Rescuers on boats in China’s flood-ravaged Guangdong province raced to evacuate trapped residents, carrying some elderly people by piggyback from their homes and deploying helicopters to save villagers caught in rural landslides.
The southern Chinese province has been battered by unusually heavy, sustained and widespread rainfall since Thursday, with powerful storms ushering in an earlier-than-normal start to the region’s annual flooding season.
Eleven people were missing in Guangdong by Monday morning, the state-owned Xinhua News Agency reported without giving further details.
Across the province, 53,741 people have been relocated, with 12,256 people being urgently resettled, Xinhua reported, citing the provincial government.

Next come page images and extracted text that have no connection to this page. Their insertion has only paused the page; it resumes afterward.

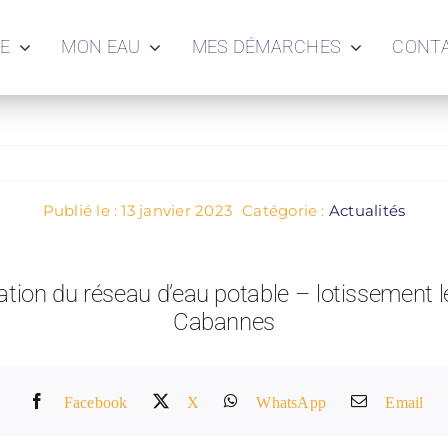
IE
MON EAU
MES DÉMARCHES
CONT
Publié le : 13 janvier 2023
Catégorie :
Actualités
tation du réseau d’eau potable – lotissement 
Cabannes
Facebook
X
WhatsApp
Email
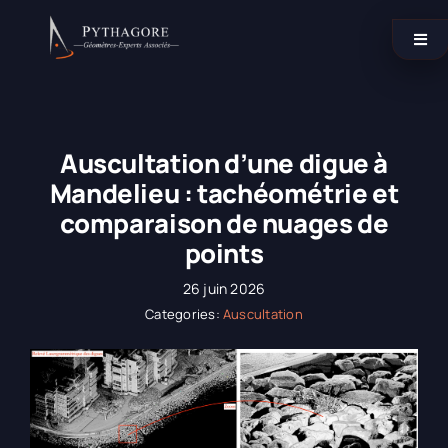
Passer
au
Togg
contenu
Navi
Catégories
Auscultation d’une digue à
Nos agences
Mandelieu : tachéométrie et
comparaison de nuages de
points
Contactez-nous !
26 juin 2026
Categories:
Auscultation
LinkedIn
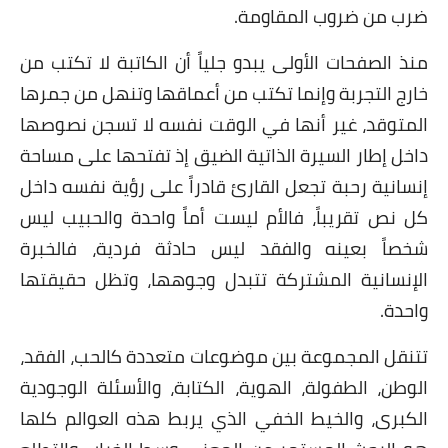
ضرب من ضروب المقاومة.
منذ الصفحات الأولى يبدو جلياً أن الكاتبة لا تكتب من
خارج التجربة وإنما تكتب من أعماقها وتنهل من جمرها
المتوقد، غير أنها في الوقت نفسه لا تسجن نصوصها
داخل إطار السيرة الذاتية الضيق إذ تفتحها على مساحة
إنسانية رحبة تجعل القارئ قادراً على رؤية نفسه داخل
كل نص تقريباً، فالأم ليست أماً واحدة والحبيب ليس
شخصاً بعينه والفقد ليس حادثة فردية، فالخبرة
الإنسانية المشتركة تتبدل وجوهها، وتظل حقيقتها
واحدة.
تتنقل المجموعة بين موضوعات متعددة كالحب، الفقد،
الوطن، الطفولة، الهوية، الكتابة، والأسئلة الوجودية
الكبرى، والخيط الخفي الذي يربط هذه العوالم كلها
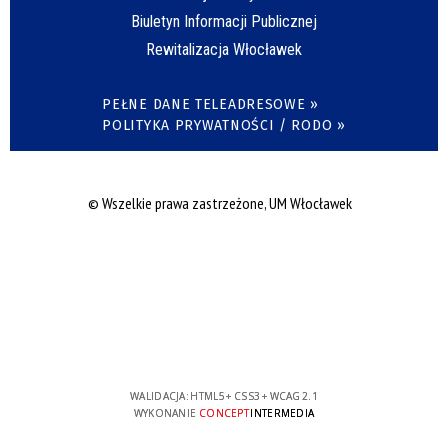
Biuletyn Informacji Publicznej
Rewitalizacja Włocławek
PEŁNE DANE TELEADRESOWE »
POLITYKA PRYWATNOŚCI / RODO »
© Wszelkie prawa zastrzeżone, UM Włocławek
WALIDACJA:
HTML5
+
CSS3
+
WCAG 2.1
WYKONANIE
CONCEPT
INTERMEDIA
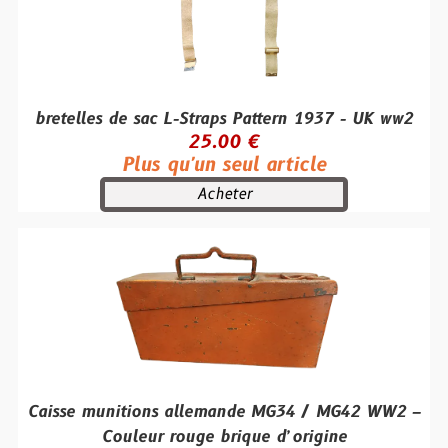
bretelles de sac L-Straps Pattern 1937 - UK ww2
25.00 €
Plus qu'un seul article
Acheter
Caisse munitions allemande MG34 / MG42 WW2 –
Couleur rouge brique d’origine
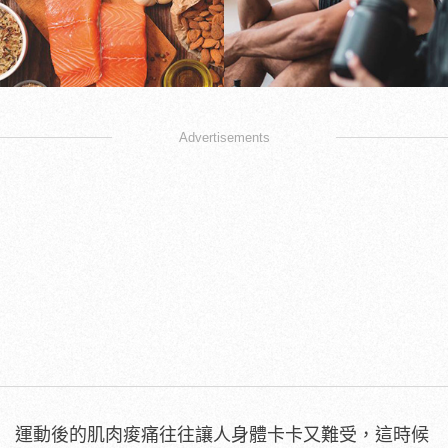
Advertisements
運動後的肌肉痠痛往往讓人身體卡卡又難受，這時候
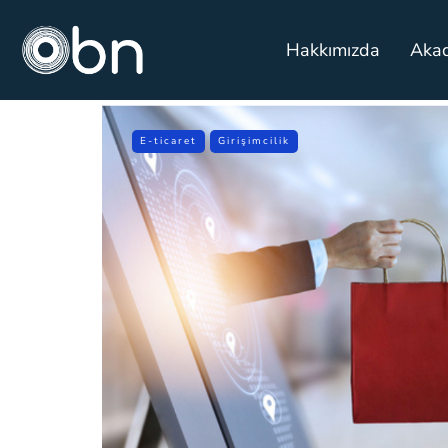
Hakkımızda
Aka
E-ticaret
Girişimcilik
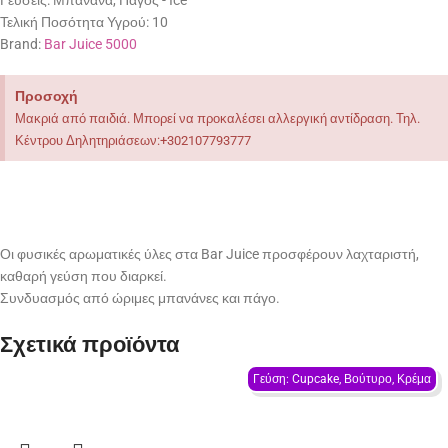
Γεύσεις:
Μπανάνα, Πάγος - Ιce
Τελική Ποσότητα Υγρού:
10
Brand:
Bar Juice 5000
Προσοχή
Μακριά από παιδιά. Μπορεί να προκαλέσει αλλεργική αντίδραση. Τηλ.
Κέντρου Δηλητηριάσεων:+302107793777
Οι φυσικές αρωματικές ύλες στα Bar Juice προσφέρουν λαχταριστή,
καθαρή γεύση που διαρκεί.
Συνδυασμός από ώριμες μπανάνες και πάγο.
Σχετικά προϊόντα
Γεύση: Cupcake, Βούτυρο, Κρέμα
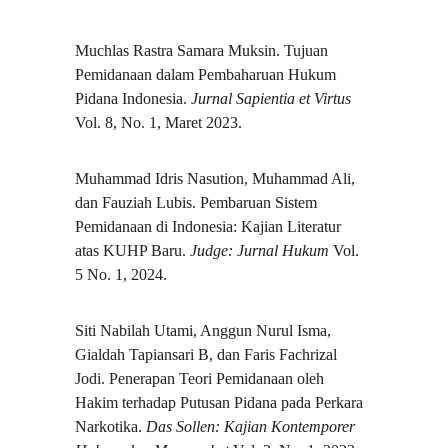
Muchlas Rastra Samara Muksin. Tujuan 
Pemidanaan dalam Pembaharuan Hukum 
Pidana Indonesia. 
Jurnal Sapientia et Virtus
Vol. 8, No. 1, Maret 2023.
Muhammad Idris Nasution, Muhammad Ali, 
dan Fauziah Lubis. Pembaruan Sistem 
Pemidanaan di Indonesia: Kajian Literatur 
atas KUHP Baru. 
Judge: Jurnal Hukum
 Vol. 
5 No. 1, 2024.
Siti Nabilah Utami, Anggun Nurul Isma, 
Gialdah Tapiansari B, dan Faris Fachrizal 
Jodi. Penerapan Teori Pemidanaan oleh 
Hakim terhadap Putusan Pidana pada Perkara 
Narkotika. 
Das Sollen: Kajian Kontemporer 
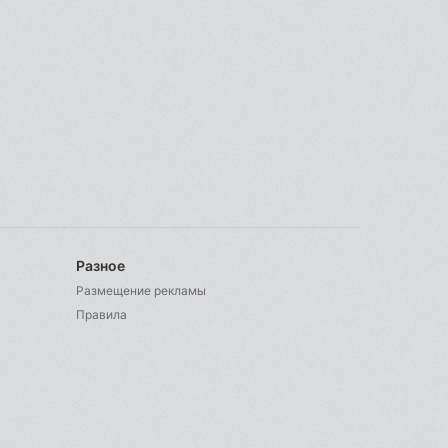
Разное
Размещение рекламы
Правила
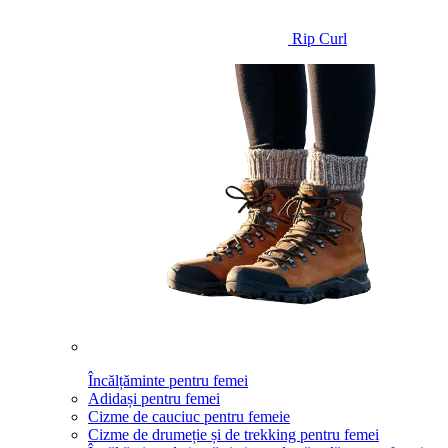
Rip Curl
Încălțăminte pentru femei
Adidași pentru femei
Cizme de cauciuc pentru femeie
Cizme de drumeție și de trekking pentru femei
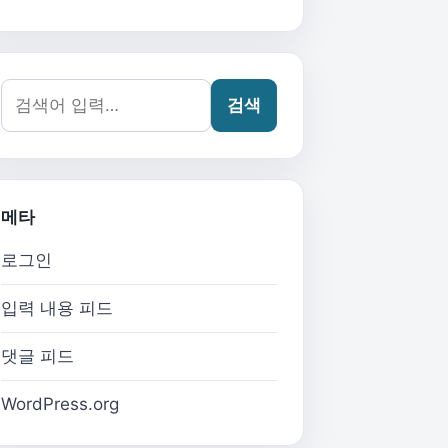
검색어:
검색
메타
로그인
입력 내용 피드
댓글 피드
WordPress.org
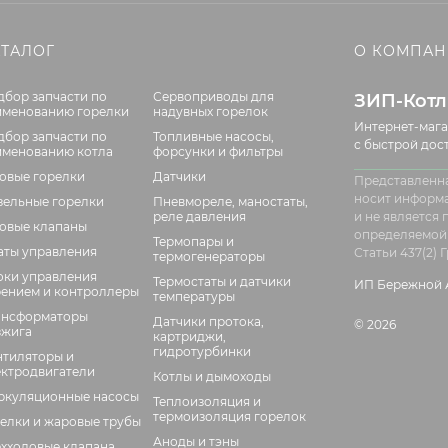
АТАЛОГ
О КОМПА
дбор запчасти по
Сервоприводы для
ЗИП-Кот
именованию горелки
надувных горелок
Интернет-мага
дбор запчасти по
Топливные насосы,
с быстрой дос
именованию котла
форсунки и фильтры
зовые горелки
Датчики
Представленна
носит информ
зельные горелки
Пневмореле, маностаты,
реле давления
и не является
зовые клапаны
определяемой
Термопары и
аты управления
Статьи 437(2)
термогенераторы
оки управления
Термостаты и датчики
ИП Бережной А
рением и контроллеры
температуры
ансформаторы
Датчики протока,
© 2026
зжига
картриджи,
гидротурбинки
нтиляторы и
ектродвигатели
Котлы и дымоходы
ркуляционные насосы
Теплоизоляция и
термоизоляция горелок
елки и жаровые трубы
Аноды и тэны
ехходовые клапана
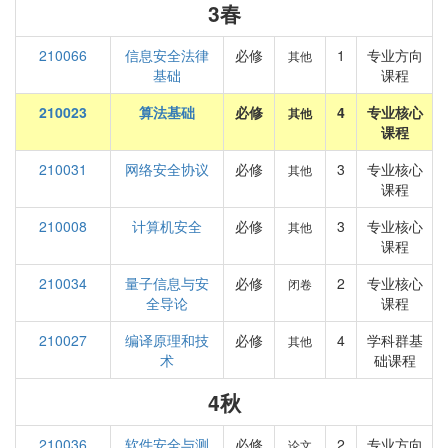
3春
210066
信息安全法律
必修
1
专业方向
其他
基础
课程
210023
算法基础
必修
4
专业核心
其他
课程
210031
网络安全协议
必修
3
专业核心
其他
课程
210008
计算机安全
必修
3
专业核心
其他
课程
210034
量子信息与安
必修
2
专业核心
闭卷
全导论
课程
210027
编译原理和技
必修
4
学科群基
其他
术
础课程
4秋
210036
软件安全与测
必修
2
专业方向
论文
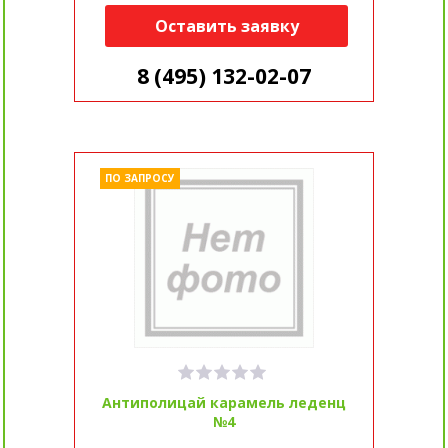
Оставить заявку
8 (495) 132-02-07
ПО ЗАПРОСУ
Антиполицай карамель леденц
№4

The cities of Shaoguan, Qingyuan, Zhaoqing and Jiangmen to the west and north of the provincial capital Guangzhou have been particularly hard hit.
In Qingyuan, houses and shops along the Bei River were submerged as the Pearl River tributary swelled, local media reported.
Aerial footage showed flood waters overwhelming a nearby town, leaving only roofs and treetops untouched.
Rescuers in Qingyuan tackled muddy waters, neck-high in some areas, to extract residents, including an elderly lady trapped in waist-deep water in an apartment building, videos on social media showed.
Other social media videos showed water gushing through roads and vehicles in disarray.
In Shaoguan, landslides trapped villagers who had to be rescued by helicopter while other rescuers travelled on foot to reach cut-off disaster sites.
The Chinese military also stepped in to help clear roads.
The rains eased early on Monday, but some schools in the province were suspended.
Powerful thunderstorms are expected to return later in the week after a brief respite, marking an unusually early wet spell that is more typical in the months of May and June.